EX-4.21 AGREEMENT - SURRENDER OF SHARES/STOCK OPTIONS/WARRANTS - INVESTORS
September 13, 2001
ConSyGen, Inc.
000 Xxxxx 00xx Xxxxxx
Xxxxx, XX 00000
Attn: Xxxx Xxxxxxxx, CFO
Re: Deferral of Share Issuance
Ladies and Gentlemen:
As of September 13, 2001, the undersigned holds an aggregate of ____________
shares of common stock (the "Shares") of ConSyGen, Inc. (the "Company"), which
the undersigned has agreed to surrender to the Company. The undersigned
understands that the Company does not currently have sufficient authorized but
unissued shares of common stock to execute its business and financial plans. In
consideration of the foregoing and other good and valuable consideration, the
receipt and sufficiency of which are hereby acknowledged, the undersigned does
hereby waive his right to receive the shares until such time as the Company
increases to at least 125,000,000 the number of the Company's authorized shares
of common stock. Following such increase, the Company shall have the option to
either (i) issue the undersigned ____________ shares of its common stock, or
(ii) pay the undersigned an aggregate of $_________, in lieu of issuing such
shares to the undersigned. The Company shall use its best efforts to cause the
number of its authorized shares of common stock to be increased to at least
125,000,000 within ninety (90) days of the date hereof.

Dataset entries
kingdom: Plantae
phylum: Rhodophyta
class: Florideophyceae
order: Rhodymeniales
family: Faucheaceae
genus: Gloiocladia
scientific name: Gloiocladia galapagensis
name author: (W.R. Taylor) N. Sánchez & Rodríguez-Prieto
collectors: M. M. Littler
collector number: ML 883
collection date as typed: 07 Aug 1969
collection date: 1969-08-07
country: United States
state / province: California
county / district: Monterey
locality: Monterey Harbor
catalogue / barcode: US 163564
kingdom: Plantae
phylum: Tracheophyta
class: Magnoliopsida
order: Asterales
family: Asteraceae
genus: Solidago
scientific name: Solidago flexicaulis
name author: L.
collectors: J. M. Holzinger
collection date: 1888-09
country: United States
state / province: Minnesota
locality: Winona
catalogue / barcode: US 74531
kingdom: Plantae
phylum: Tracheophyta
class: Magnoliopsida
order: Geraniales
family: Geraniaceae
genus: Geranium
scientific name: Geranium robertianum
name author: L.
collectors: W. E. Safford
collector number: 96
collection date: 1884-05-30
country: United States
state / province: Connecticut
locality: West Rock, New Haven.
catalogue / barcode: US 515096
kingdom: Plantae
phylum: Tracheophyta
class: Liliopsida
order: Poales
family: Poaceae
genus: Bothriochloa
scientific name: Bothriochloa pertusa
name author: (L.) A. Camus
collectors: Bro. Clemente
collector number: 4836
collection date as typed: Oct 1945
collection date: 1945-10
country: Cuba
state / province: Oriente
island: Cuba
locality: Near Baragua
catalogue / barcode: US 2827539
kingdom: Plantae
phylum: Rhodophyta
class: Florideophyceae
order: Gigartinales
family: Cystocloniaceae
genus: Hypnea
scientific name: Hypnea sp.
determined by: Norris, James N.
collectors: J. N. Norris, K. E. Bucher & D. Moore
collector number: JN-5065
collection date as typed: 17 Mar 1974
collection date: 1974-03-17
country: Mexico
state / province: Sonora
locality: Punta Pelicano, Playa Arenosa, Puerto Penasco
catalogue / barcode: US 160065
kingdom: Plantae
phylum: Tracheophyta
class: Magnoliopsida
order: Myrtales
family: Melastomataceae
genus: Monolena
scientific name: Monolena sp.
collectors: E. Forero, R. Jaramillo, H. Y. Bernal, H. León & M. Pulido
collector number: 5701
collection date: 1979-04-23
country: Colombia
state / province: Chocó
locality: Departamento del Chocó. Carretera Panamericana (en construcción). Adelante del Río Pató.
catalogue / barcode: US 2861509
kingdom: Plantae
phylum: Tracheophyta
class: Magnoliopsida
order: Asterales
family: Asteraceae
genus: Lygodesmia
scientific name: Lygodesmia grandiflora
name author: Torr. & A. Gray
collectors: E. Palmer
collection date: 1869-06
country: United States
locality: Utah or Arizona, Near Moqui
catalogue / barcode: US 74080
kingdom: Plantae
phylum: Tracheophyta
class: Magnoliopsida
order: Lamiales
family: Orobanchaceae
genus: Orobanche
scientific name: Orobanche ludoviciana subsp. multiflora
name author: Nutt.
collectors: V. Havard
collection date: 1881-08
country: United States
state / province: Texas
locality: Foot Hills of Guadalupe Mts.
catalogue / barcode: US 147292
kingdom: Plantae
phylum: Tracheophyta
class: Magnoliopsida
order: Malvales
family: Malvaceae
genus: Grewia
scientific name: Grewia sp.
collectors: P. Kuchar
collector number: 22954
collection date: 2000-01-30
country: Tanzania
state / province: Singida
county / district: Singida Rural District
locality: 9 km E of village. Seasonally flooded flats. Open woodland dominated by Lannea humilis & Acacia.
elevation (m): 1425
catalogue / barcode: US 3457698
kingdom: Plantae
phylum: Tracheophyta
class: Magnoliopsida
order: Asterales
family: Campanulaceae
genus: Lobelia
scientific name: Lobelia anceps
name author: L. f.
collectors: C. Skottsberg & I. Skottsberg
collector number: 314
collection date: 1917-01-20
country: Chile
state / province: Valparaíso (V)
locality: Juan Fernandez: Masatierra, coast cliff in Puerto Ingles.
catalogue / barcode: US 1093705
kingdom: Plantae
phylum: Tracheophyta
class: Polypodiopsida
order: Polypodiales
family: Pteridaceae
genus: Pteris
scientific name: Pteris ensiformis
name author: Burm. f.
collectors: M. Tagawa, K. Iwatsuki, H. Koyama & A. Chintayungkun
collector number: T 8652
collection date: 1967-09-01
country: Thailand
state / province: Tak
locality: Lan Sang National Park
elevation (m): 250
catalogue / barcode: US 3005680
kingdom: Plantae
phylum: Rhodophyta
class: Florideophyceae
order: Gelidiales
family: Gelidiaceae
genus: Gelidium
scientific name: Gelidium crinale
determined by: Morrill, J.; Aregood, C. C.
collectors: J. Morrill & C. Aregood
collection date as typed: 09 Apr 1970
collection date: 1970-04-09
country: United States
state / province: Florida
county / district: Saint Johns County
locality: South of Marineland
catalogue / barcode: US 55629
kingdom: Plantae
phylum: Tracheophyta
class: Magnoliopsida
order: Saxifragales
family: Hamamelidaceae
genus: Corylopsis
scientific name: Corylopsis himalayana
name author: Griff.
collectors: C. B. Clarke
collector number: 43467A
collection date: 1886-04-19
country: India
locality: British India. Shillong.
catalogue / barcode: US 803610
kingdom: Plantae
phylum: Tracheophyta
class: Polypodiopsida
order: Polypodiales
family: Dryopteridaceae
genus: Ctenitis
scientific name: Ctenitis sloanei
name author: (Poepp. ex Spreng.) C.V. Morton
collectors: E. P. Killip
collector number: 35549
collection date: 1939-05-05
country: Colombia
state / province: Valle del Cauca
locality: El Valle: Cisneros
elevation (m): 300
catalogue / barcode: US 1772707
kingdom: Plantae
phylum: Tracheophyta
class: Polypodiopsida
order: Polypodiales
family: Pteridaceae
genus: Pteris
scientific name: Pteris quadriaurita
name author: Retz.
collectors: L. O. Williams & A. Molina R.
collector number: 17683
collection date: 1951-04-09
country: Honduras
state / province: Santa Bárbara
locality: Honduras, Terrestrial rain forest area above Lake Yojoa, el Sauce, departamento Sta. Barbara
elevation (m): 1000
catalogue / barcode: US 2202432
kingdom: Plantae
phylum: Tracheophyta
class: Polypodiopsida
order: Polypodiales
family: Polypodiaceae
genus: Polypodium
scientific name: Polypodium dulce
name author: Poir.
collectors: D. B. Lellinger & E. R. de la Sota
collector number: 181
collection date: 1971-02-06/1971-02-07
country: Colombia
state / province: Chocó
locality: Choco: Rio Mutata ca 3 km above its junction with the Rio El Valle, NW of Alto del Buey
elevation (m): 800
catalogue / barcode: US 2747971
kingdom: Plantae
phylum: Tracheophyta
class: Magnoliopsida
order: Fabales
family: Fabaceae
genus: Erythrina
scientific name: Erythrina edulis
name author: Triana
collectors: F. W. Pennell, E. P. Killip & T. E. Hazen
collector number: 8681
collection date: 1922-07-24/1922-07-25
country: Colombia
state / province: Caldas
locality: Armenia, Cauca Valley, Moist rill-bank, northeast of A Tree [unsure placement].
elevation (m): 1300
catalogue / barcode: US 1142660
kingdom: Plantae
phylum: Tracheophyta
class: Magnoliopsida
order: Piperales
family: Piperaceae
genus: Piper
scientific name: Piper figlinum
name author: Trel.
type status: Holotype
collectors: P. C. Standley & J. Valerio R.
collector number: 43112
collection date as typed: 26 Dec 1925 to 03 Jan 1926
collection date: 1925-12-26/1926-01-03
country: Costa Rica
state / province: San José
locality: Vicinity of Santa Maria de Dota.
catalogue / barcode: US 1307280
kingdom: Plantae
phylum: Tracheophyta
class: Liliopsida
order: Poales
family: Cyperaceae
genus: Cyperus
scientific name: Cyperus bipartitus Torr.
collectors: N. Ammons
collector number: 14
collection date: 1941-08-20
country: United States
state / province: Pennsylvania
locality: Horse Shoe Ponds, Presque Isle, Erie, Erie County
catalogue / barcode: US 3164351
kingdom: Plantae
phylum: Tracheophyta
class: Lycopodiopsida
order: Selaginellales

■ **To be done**
1: List each item named after "SURRENDER OF" in the heading of the share-deferral letter.
2: Echo the lines of the records from the line containing "catalogue / barcode: US 1142660" through the final line of the records.

■ **Answers for this exercise**
1:
SHARES
STOCK OPTIONS
WARRANTS

2:
catalogue / barcode: US 1142660
kingdom: Plantae
phylum: Tracheophyta
class: Magnoliopsida
order: Piperales
family: Piperaceae
genus: Piper
scientific name: Piper figlinum
name author: Trel.
type status: Holotype
collectors: P. C. Standley & J. Valerio R.
collector number: 43112
collection date as typed: 26 Dec 1925 to 03 Jan 1926
collection date: 1925-12-26/1926-01-03
country: Costa Rica
state / province: San José
locality: Vicinity of Santa Maria de Dota.
catalogue / barcode: US 1307280
kingdom: Plantae
phylum: Tracheophyta
class: Liliopsida
order: Poales
family: Cyperaceae
genus: Cyperus
scientific name: Cyperus bipartitus Torr.
collectors: N. Ammons
collector number: 14
collection date: 1941-08-20
country: United States
state / province: Pennsylvania
locality: Horse Shoe Ponds, Presque Isle, Erie, Erie County
catalogue / barcode: US 3164351
kingdom: Plantae
phylum: Tracheophyta
class: Lycopodiopsida
order: Selaginellales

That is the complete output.